And the holiday season begins

Late yesterday afternoon we drove two hours out to my mother’s cabin in the desert where we will be spending the Thanksgiving holiday with a large number of people who think it is perfectly normal to smell their own farts. My sister and her five kids will be here later today, including the twin five-year-old boys whom Leta refers to as Noah and Not Noah, a description only slightly more accurate than what their older brother calls them, You and You Over There. I still cannot tell the twins apart, they are so unbelievably identical, and will usually just give up and scream out, “BOY!” when I want one of them to bring me my beer.

My cousin GEORGE! is driving up later today as well, and I have major plans to get him drunk on Sprite and see how many aluminum cans he can crush on his forehead before bruising. We haven’t seen GEORGE! in several weeks, so he and Jon have a lot of catching up to do, and that usually involves comparing notes on who in the last week has taken the most satisfying crap. I feel like you should be able to have that conversation with a few good friends in your life, friends who will not judge you for having the need to talk about it in the first place, and I’m glad that Jon has found that in GEORGE! I can’t think of a better reason for cousins to exist, other than maybe having someone to compete against in a burping contest, and that is scheduled for breakfast tomorrow morning.

On the drive up yesterday we tried to get Leta to watch a couple of DVDs, but she was more interested in seeing if she could adequately reproduce the sound a goat would make if its tonsils were being scraped out with a slotted spoon. Chuck was sitting next to her in his little dog bed, and usually when she starts making that noise he hops up and immediately flees the room. Since he was sitting in the back seat of the car he had nowhere to go and so pressed his body as flatly as he could get it up against the door, as far from her bleating as he could get, his ears rigid pancakes against the back of his head.
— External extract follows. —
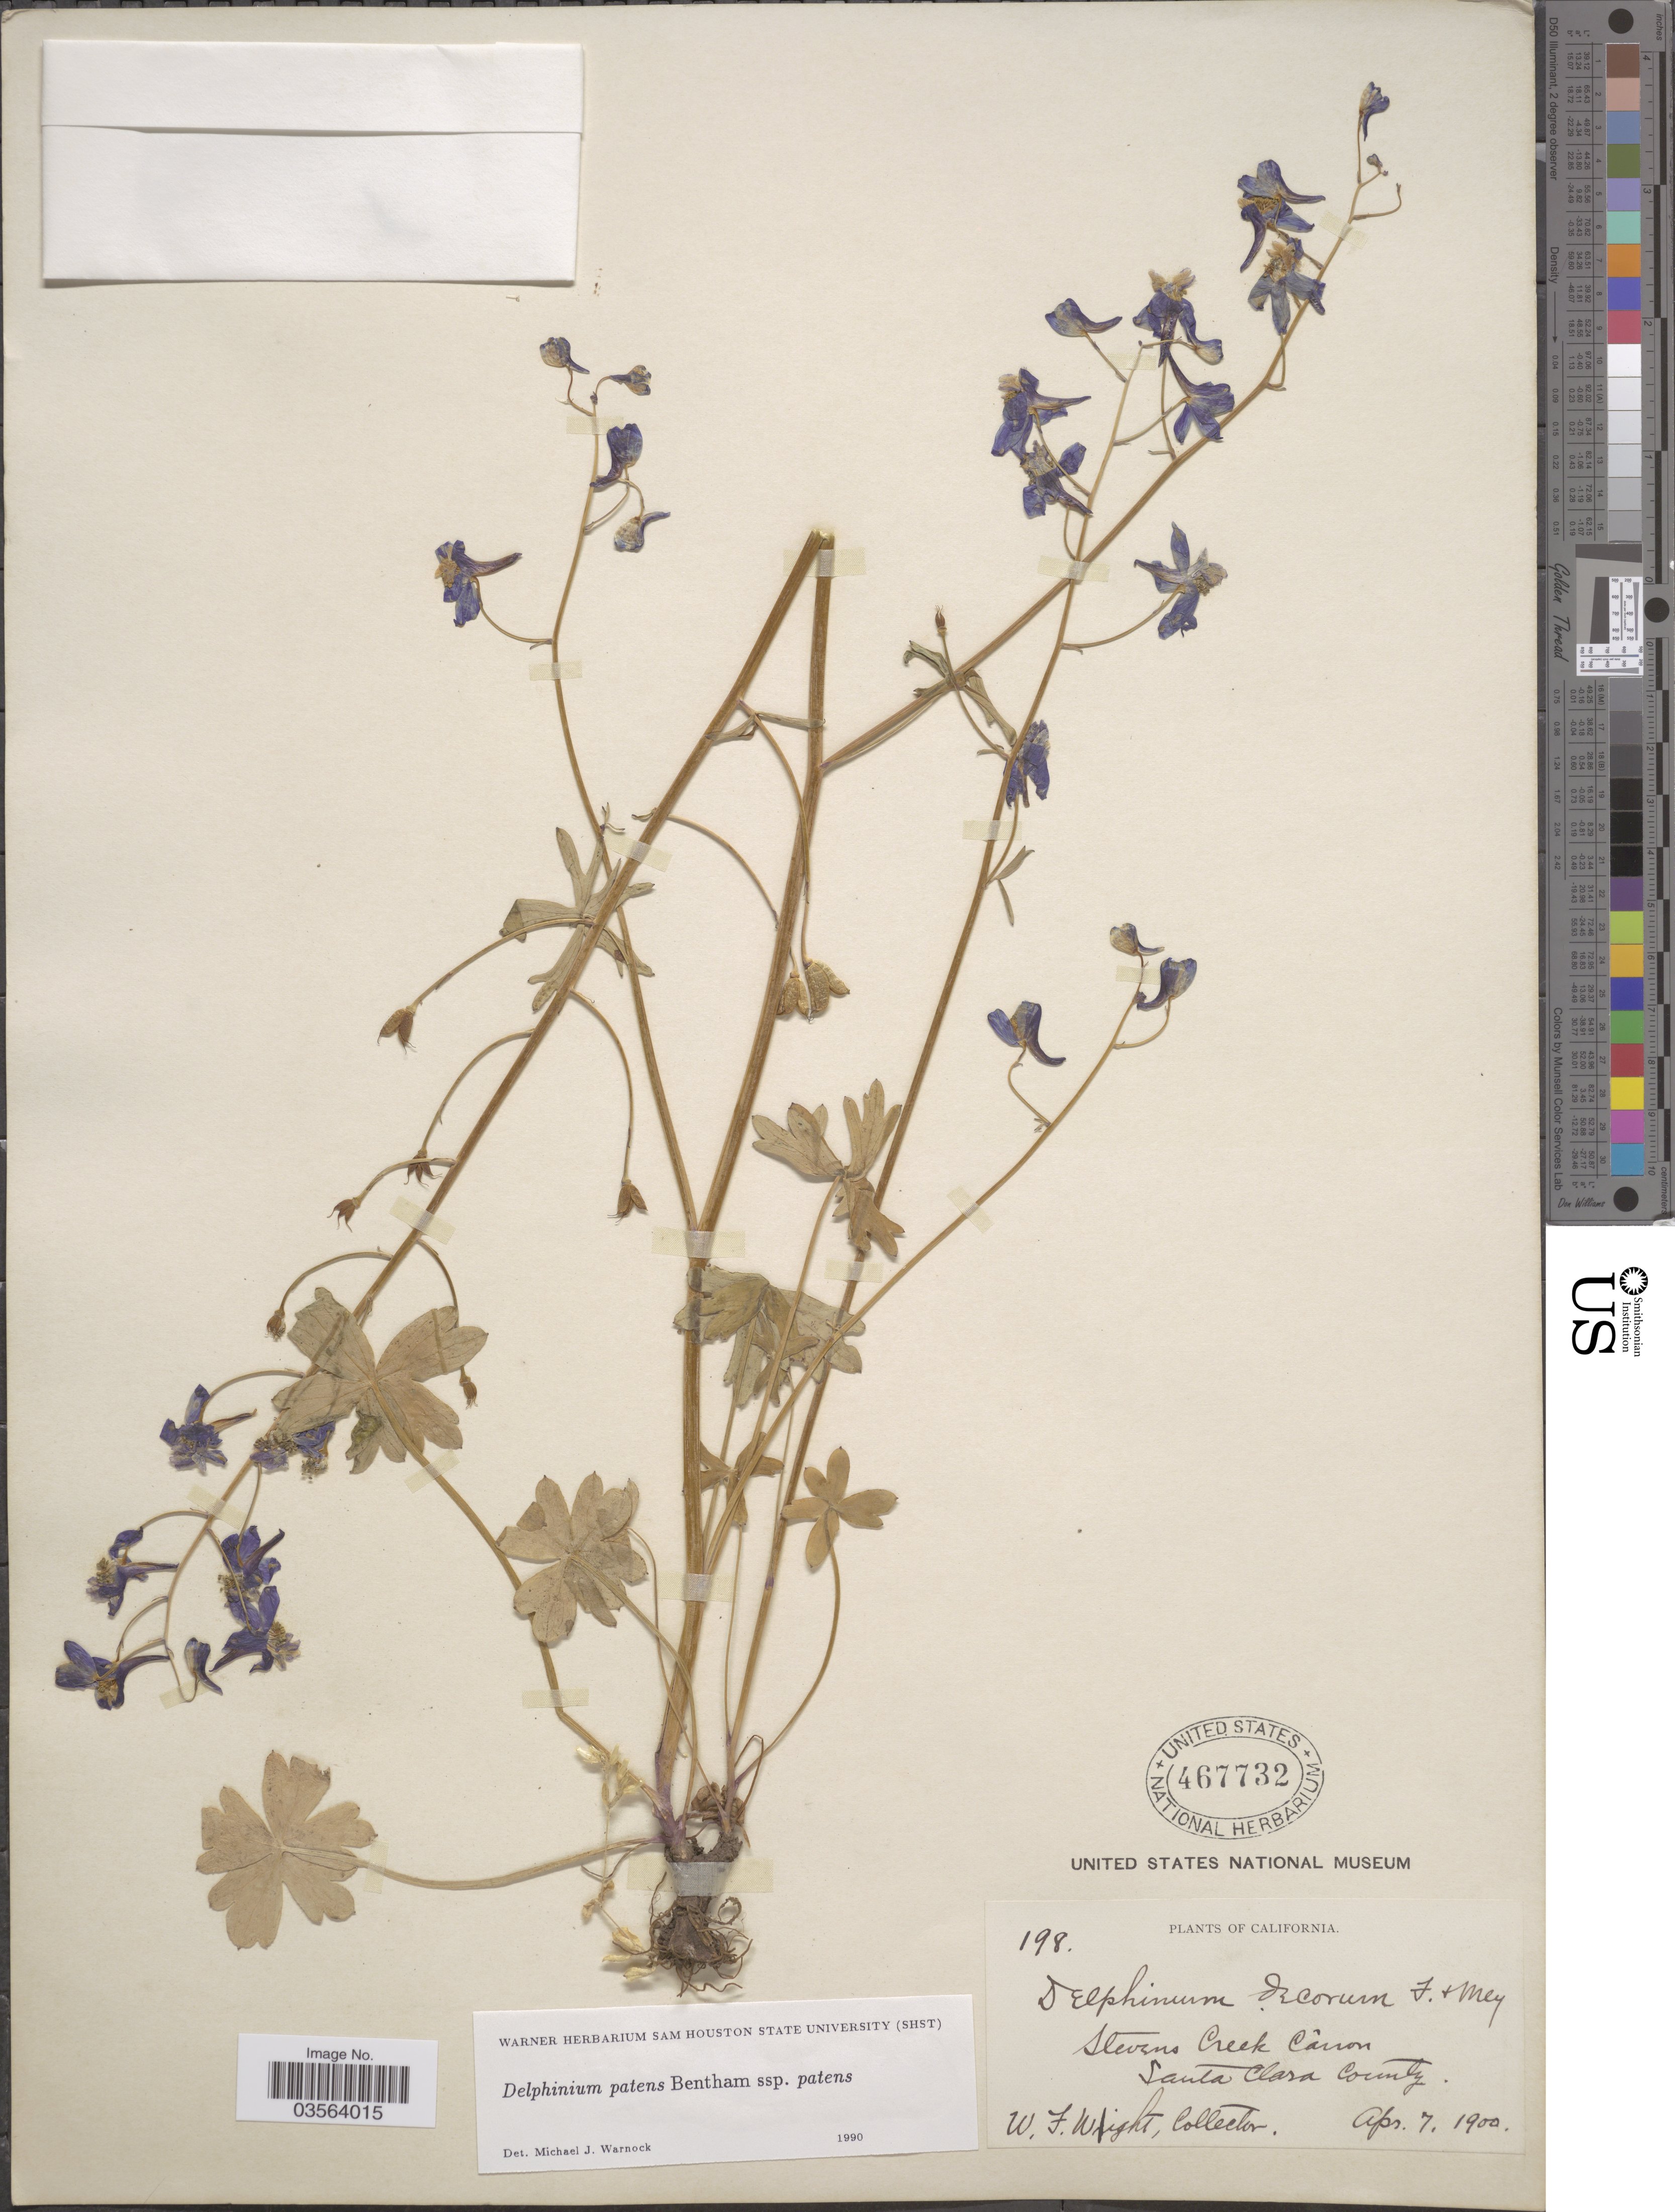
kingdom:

That’s his body language for please, tell me again, why is it not a good idea to eat her?

And then once we got to the cabin he had no idea what to do with himself because there is no cavernous basement here where he can retreat and draw skulls on his paws with permanent marker. He’s looking for direction from us on where he’s allowed to curl up and die, but whenever I point to our room he looks at me like, you’re coming with me right? Last night we stayed up late talking to my mother and step-father, and because Chuck did not want to be alone in the room he sat upright next to me, his nose pressed to my knee in an attempt to hurry me along, like, are you coming now? How about now? Now? By 11 o’clock he was so wasted that he fell asleep while sitting up and listed so far forward that his head hit the coffee table. Knocked him wide awake.

Many good wishes to you and yours this Thanksgiving holiday. Hope you all are eating at a table where the cook has a killer recipe for yams.